Expect that humans will remain essential in the AI training process for the foreseeable future, as models continuously improve and data types evolve. This suggests a long-term opportunity for human expertise.

15. Leverage Expert Data for AI Models

Understand that advanced AI models require expert-level data, not generalist input, to improve capabilities in specialized domains like STEM, accounting, law, or medicine. This shifts the focus from low-cost labor to specialized knowledge.

16. Prioritize Data Quality, Volume, and Speed

When providing data for AI models, prioritize quality above all else, followed by the ability to generate high volumes of data, and then speed of turnaround. These three factors are critical for model builders to test hypotheses and scale improvements.

17. Build Audience Access for Data Moat

Recognize that access to a proprietary, engaged audience is the primary competitive moat in the human data market. This allows for efficient targeting and acquisition of high-quality experts without high customer acquisition costs.

18. Treat Expert Data Labelers as Valued Professionals

Create a “brandy experience” for expert data labelers, treating them with the respect and work expectations appropriate for their high qualifications (e.g., PhDs). This fosters a community and ensures higher quality contributions compared to generalist labor.
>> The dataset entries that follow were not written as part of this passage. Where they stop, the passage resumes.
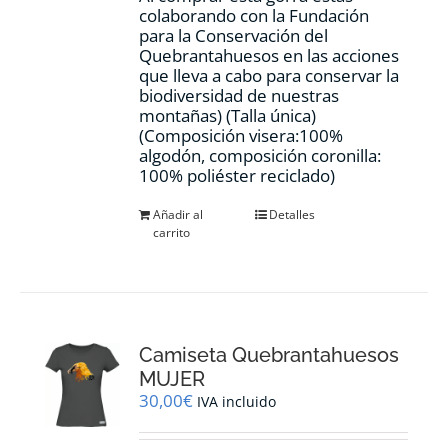
colaborando con la Fundación
para la Conservación del
Quebrantahuesos en las acciones
que lleva a cabo para conservar la
biodiversidad de nuestras
montañas) (Talla única)
(Composición visera:100%
algodón, composición coronilla:
100% poliéster reciclado)
Añadir al
Detalles
carrito
Camiseta Quebrantahuesos
MUJER
30,00
€
IVA incluido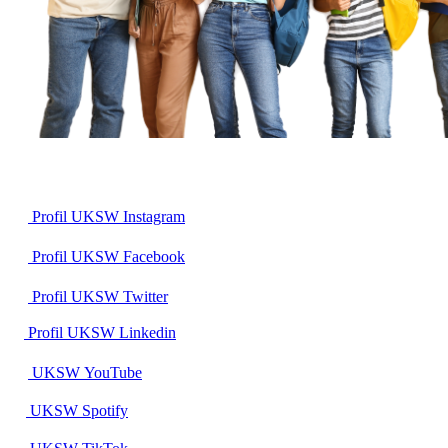
Profil UKSW
Instagram
Profil UKSW
Facebook
Profil UKSW
Twitter
Profil UKSW
Linkedin
UKSW
YouTube
UKSW
Spotify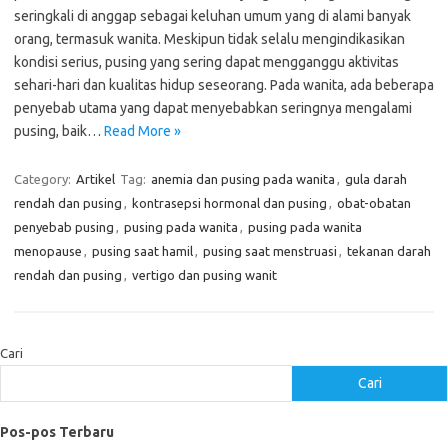
seringkali di anggap sebagai keluhan umum yang di alami banyak
orang, termasuk wanita. Meskipun tidak selalu mengindikasikan
kondisi serius, pusing yang sering dapat mengganggu aktivitas
sehari-hari dan kualitas hidup seseorang. Pada wanita, ada beberapa
penyebab utama yang dapat menyebabkan seringnya mengalami
pusing, baik…
Read More »
Category:
Artikel
Tag:
anemia dan pusing pada wanita
,
gula darah
rendah dan pusing
,
kontrasepsi hormonal dan pusing
,
obat-obatan
penyebab pusing
,
pusing pada wanita
,
pusing pada wanita
menopause
,
pusing saat hamil
,
pusing saat menstruasi
,
tekanan darah
rendah dan pusing
,
vertigo dan pusing wanit
Cari
Cari
Pos-pos Terbaru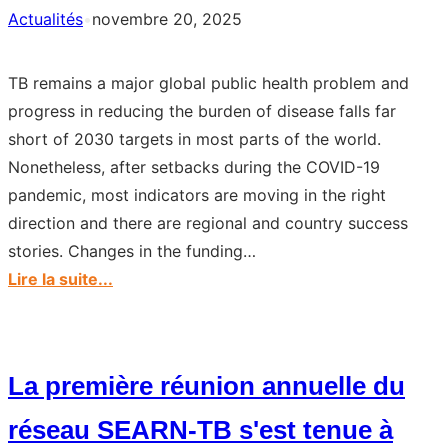
Actualités
•
novembre 20, 2025
TB remains a major global public health problem and
progress in reducing the burden of disease falls far
short of 2030 targets in most parts of the world.
Nonetheless, after setbacks during the COVID-19
pandemic, most indicators are moving in the right
direction and there are regional and country success
stories. Changes in the funding…
:
Lire la suite...
Global
tuberculosis
report
La première réunion annuelle du
2025:
top
réseau SEARN-TB s'est tenue à
findings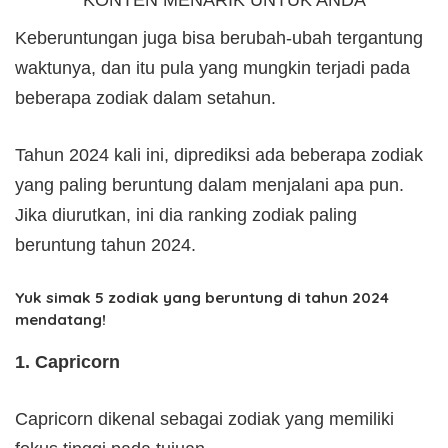
KONTEN MENARIK UNTUK ANDA
Keberuntungan juga bisa berubah-ubah tergantung
waktunya, dan itu pula yang mungkin terjadi pada
beberapa zodiak dalam setahun.
Tahun 2024 kali ini, diprediksi ada beberapa zodiak
yang paling beruntung dalam menjalani apa pun.
Jika diurutkan, ini dia ranking zodiak paling
beruntung tahun 2024.
Yuk simak 5 zodiak yang beruntung di tahun 2024
mendatang!
1. Capricorn
Capricorn dikenal sebagai zodiak yang memiliki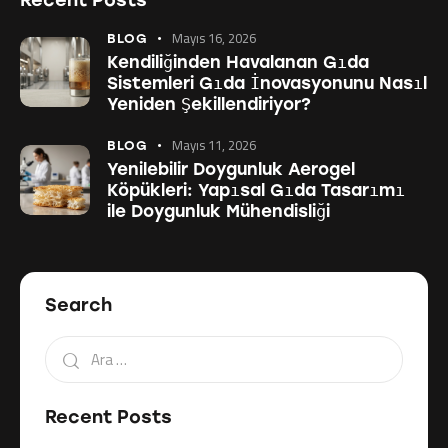
Mayıs 16, 2026
BLOG
Kendiliğinden Havalanan Gıda
Sistemleri Gıda İnovasyonunu Nasıl
Yeniden Şekillendiriyor?
Mayıs 11, 2026
BLOG
Yenilebilir Doygunluk Aerogel
Köpükleri: Yapısal Gıda Tasarımı
ile Doygunluk Mühendisliği
Search
Recent Posts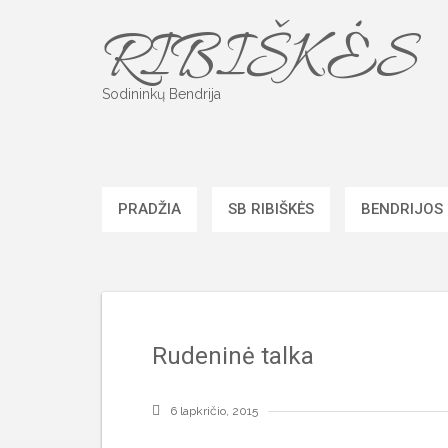
Skip
RIBIŠKĖS
to
content
Sodininkų Bendrija
PRADŽIA
SB RIBIŠKĖS
BENDRIJOS
Rudeninė talka
6 lapkričio, 2015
19. Address Model Reasoning Weaknesses

Identify and fix where AI models fail in their reasoning steps or ground truth answers, especially in advanced domains, by providing step-by-step instructions and correct solutions. This helps improve the model’s underlying thought process.

20. Leverage AI Data Work for Skill Development

Engage in AI data creation and labeling as a way to get paid while simultaneously learning and advancing skills in your field of expertise. This offers a unique opportunity for professional growth and research advancement.

21. Embrace AI-Native Skills for Career Advantage

Understand that young people who are “AI native” and skilled at leveraging AI tools gain a significant advantage in the job market, enabling them to be more productive and impactful. This suggests a need for current professionals to also become AI-native.

22. Recognize Expert-Driven AI Improvement

Understand that when AI models fail at advanced tasks, it’s often due to the absence of expert-level data, which is actively being addressed by top minds in specific domains. This highlights the ongoing, iterative, and human-centric process of AI advancement.

23. Focus on Post-Training Data

Recognize that most AI model gains now come from post-training, which involves augmenting and improving the data across specific disciplines or capabilities. This is where high-quality, expert-generated data is crucial.

24. Trust Founder Intuition in New Ventures

In new, ambiguous ventures, rely more on founder intuition, especially when leveraging past experiences in building and scaling. This can guide rapid decision-making where established processes may not exist.